Problem description
Copy the records word for word, from the line with "Which series has the largest Y" up to and including the last line of the records, and leave the pictures out.

══════

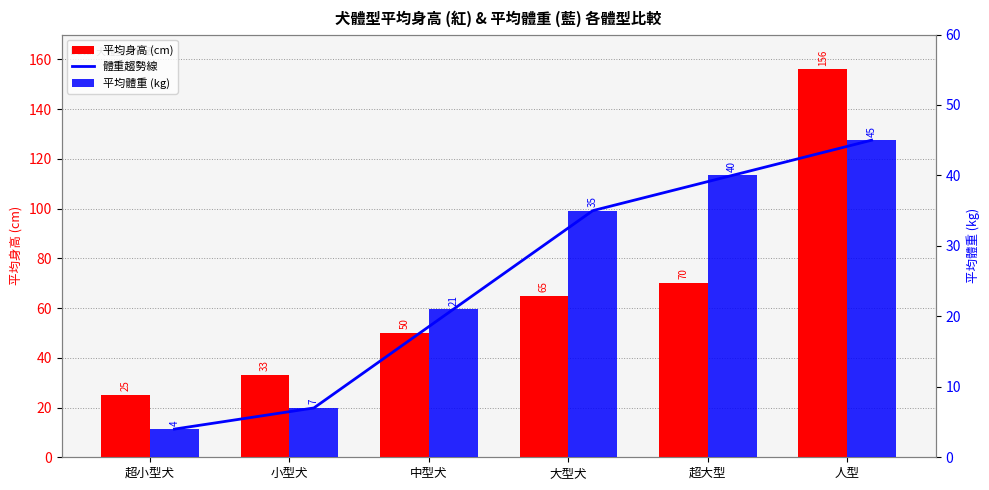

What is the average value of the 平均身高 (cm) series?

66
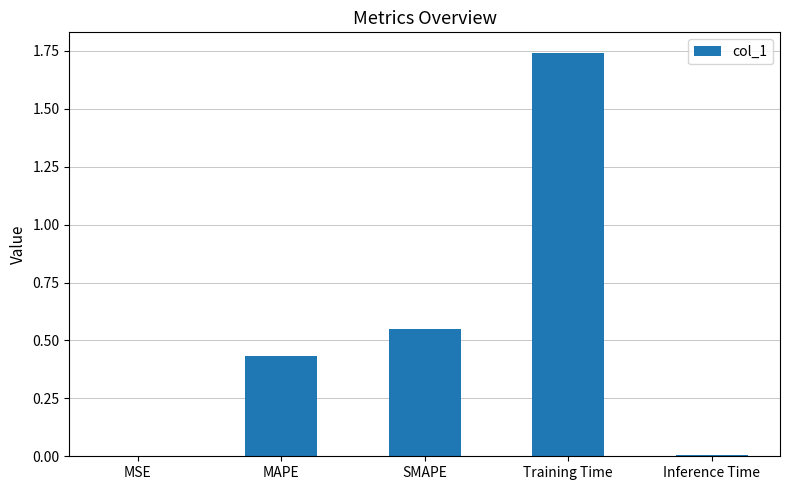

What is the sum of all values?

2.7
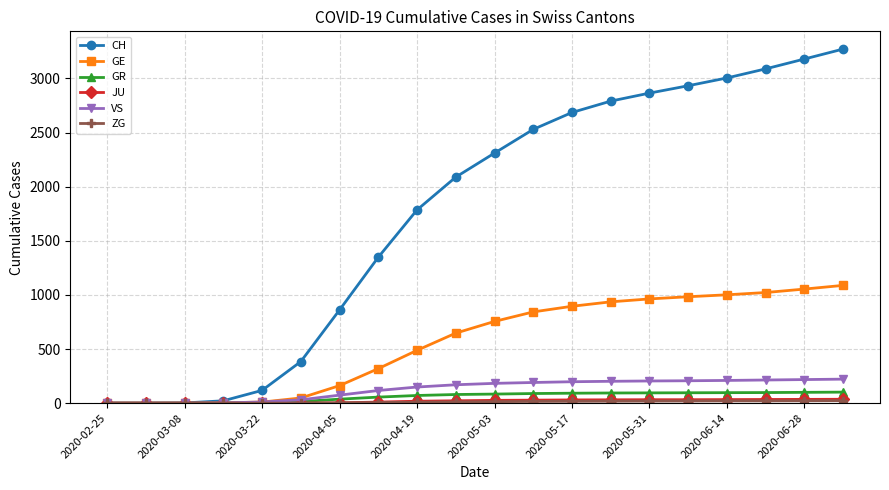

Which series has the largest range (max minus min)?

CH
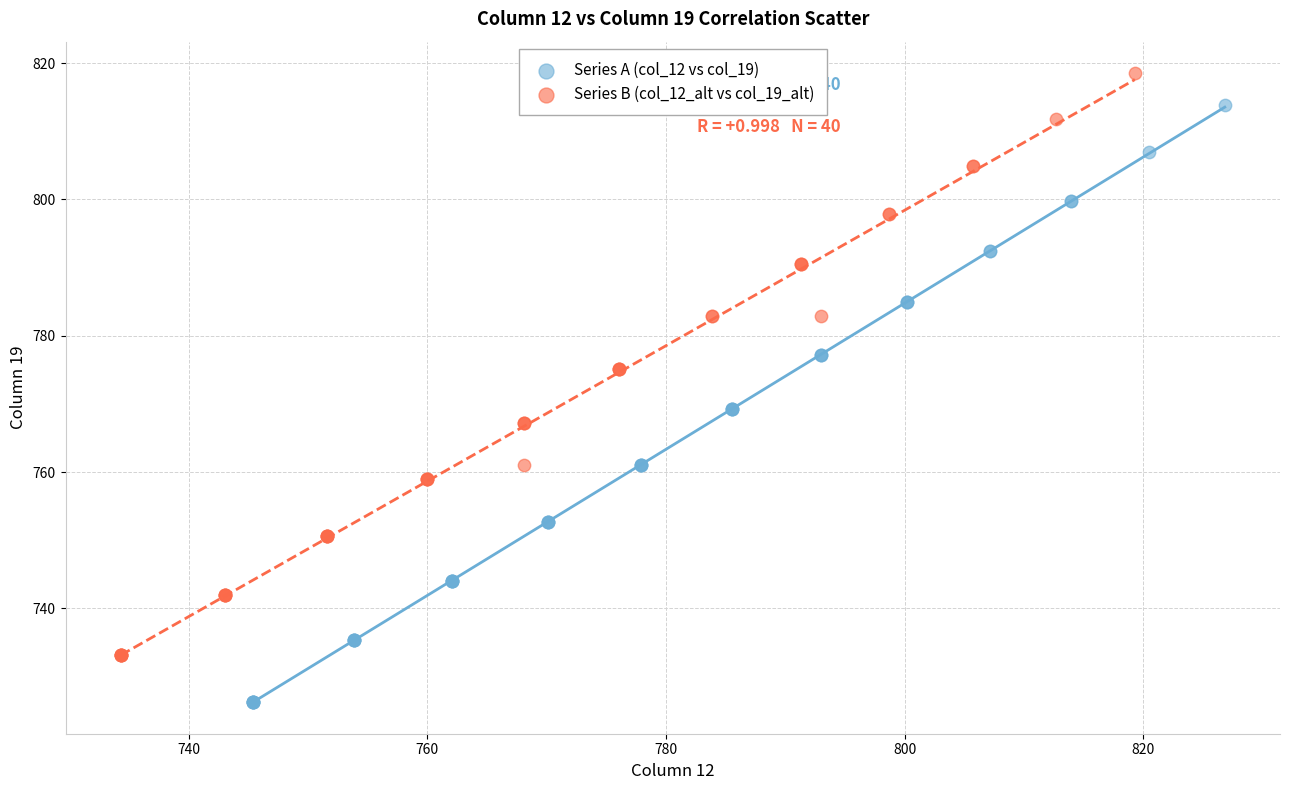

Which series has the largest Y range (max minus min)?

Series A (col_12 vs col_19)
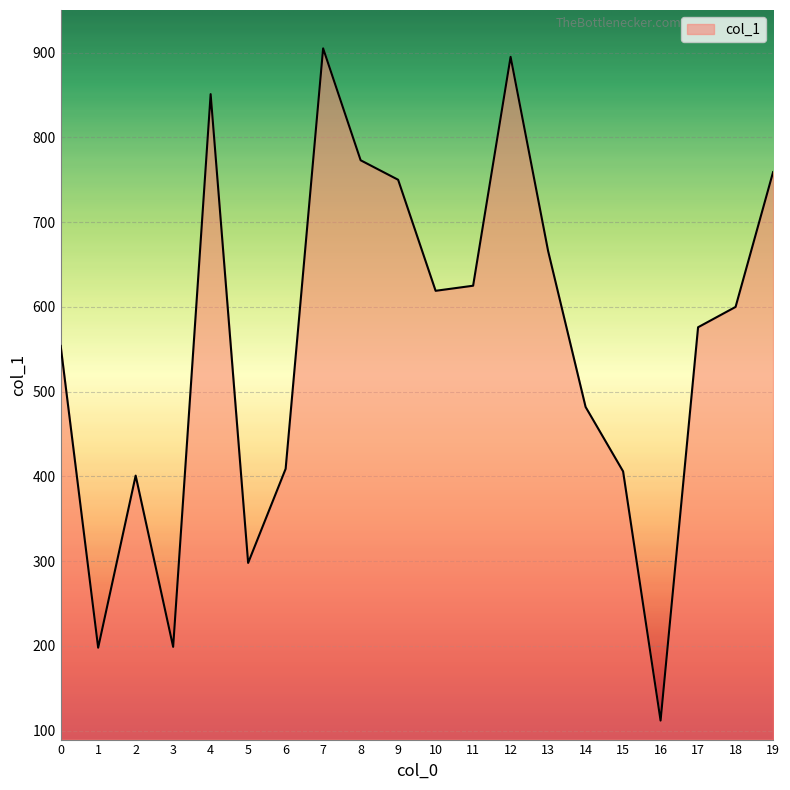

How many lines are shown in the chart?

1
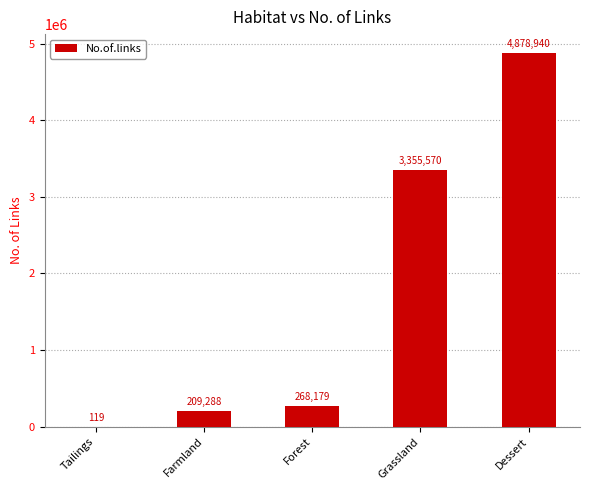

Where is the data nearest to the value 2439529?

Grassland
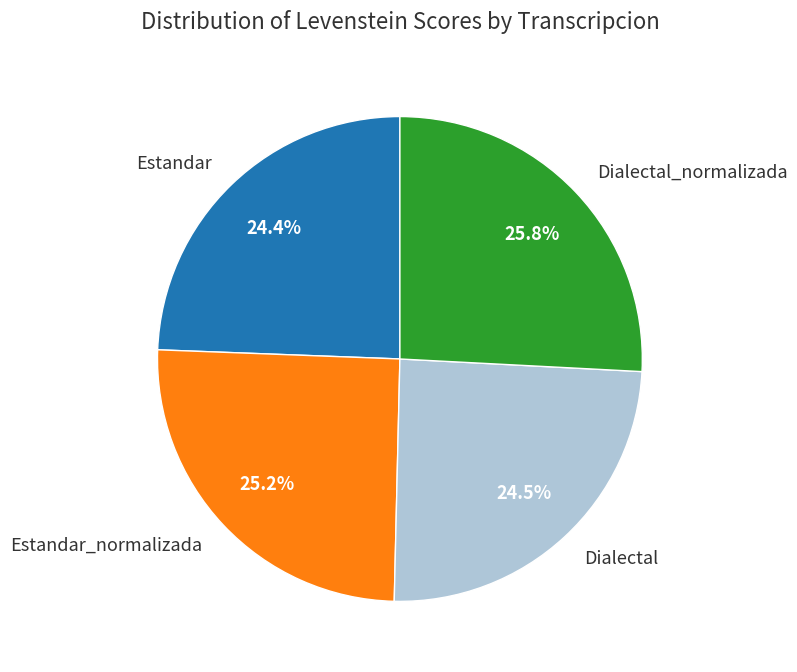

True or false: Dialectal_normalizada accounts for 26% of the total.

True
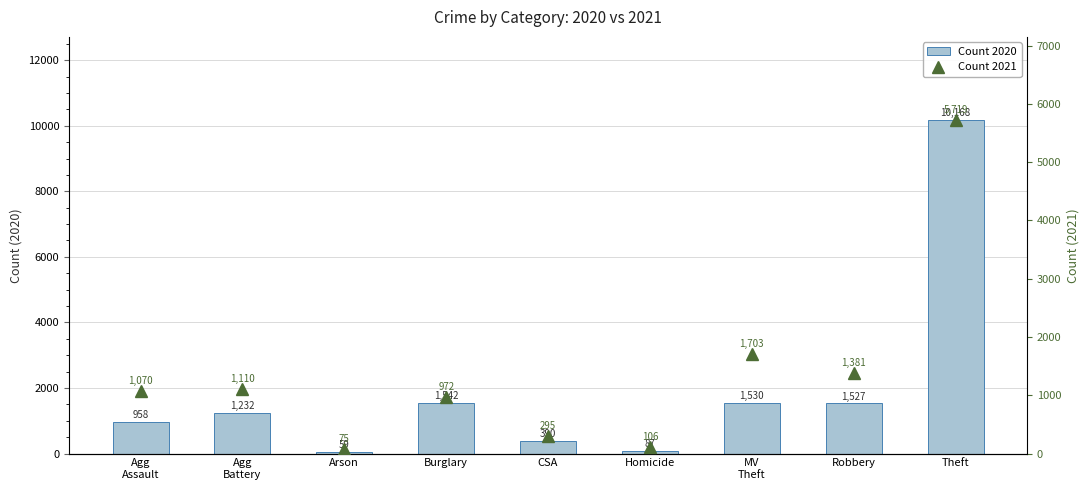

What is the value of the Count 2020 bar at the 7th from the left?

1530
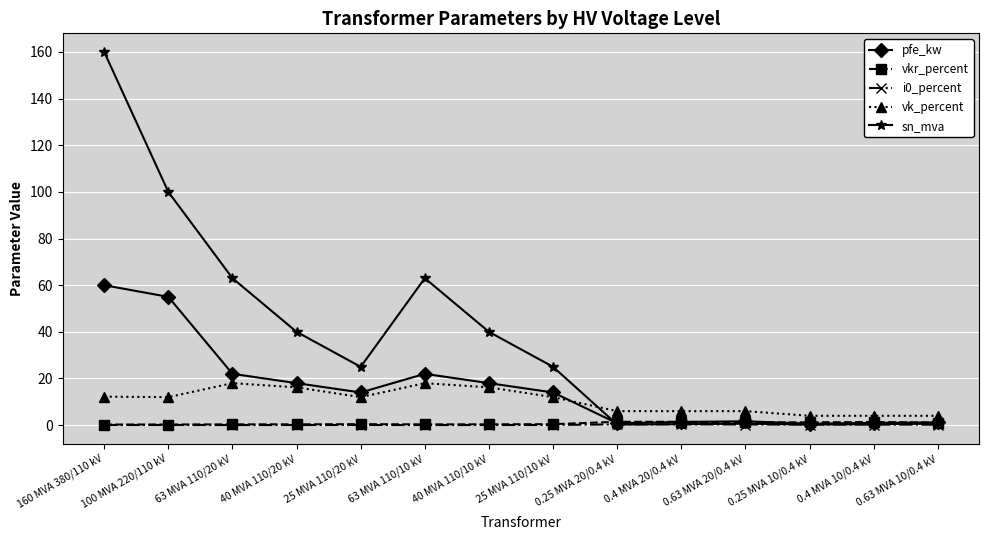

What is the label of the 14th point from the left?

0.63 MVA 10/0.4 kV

══════

Answer for the task
Which series has the largest Y range (max minus min)?

Series A (col_12 vs col_19)

How many lines are shown in the chart?

1

Where is the data nearest to the value 2439529?

Grassland

True or false: Dialectal_normalizada accounts for 26% of the total.

True

What is the value of the Count 2020 bar at the 7th from the left?

1530

What is the label of the 14th point from the left?

0.63 MVA 10/0.4 kV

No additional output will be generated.